[[ Given data, beginning ]]

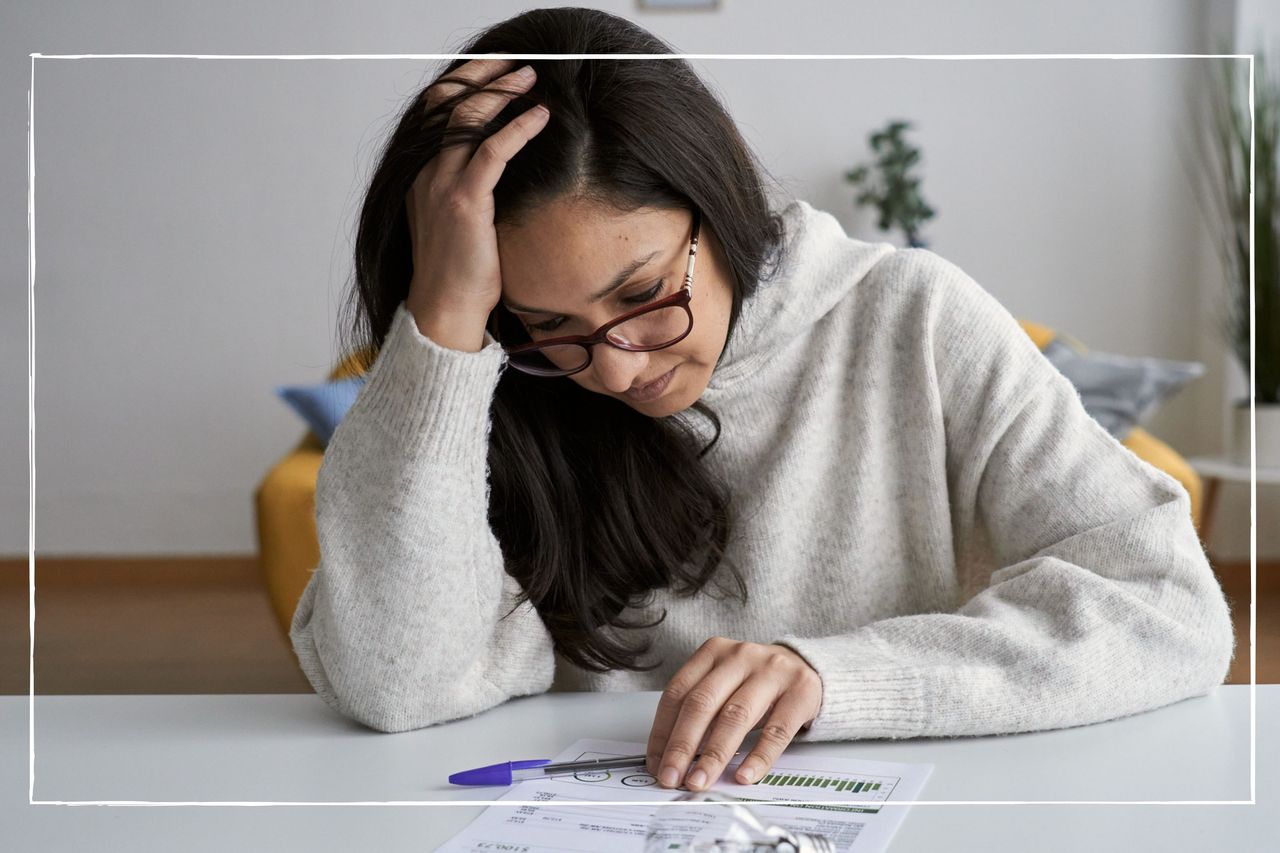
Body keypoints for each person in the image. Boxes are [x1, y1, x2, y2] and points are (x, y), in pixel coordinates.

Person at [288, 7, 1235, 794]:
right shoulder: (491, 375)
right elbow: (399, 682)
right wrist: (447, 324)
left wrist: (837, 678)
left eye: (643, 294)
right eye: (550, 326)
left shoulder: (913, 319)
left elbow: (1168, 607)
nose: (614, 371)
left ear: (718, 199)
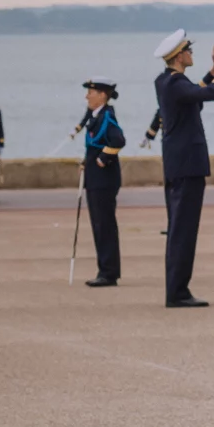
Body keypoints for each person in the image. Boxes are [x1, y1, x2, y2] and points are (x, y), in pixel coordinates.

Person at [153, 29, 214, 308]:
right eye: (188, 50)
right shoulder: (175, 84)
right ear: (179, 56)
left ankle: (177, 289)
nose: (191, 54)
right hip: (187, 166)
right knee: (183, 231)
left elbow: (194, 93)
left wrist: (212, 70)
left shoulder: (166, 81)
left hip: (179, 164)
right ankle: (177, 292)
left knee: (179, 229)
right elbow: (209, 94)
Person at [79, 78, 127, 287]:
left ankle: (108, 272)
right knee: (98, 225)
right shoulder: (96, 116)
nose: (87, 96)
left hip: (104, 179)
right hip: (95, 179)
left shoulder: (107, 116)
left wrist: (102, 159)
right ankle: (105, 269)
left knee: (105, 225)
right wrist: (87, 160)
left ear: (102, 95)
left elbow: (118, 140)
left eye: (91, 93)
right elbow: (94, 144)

[[ Given data, end ]]

● What you have to do:
Only the lines that contain the string "knee" are to be copied from the records.

● Your solution:
right knee: (183, 231)
left knee: (179, 229)
right knee: (98, 225)
left knee: (105, 225)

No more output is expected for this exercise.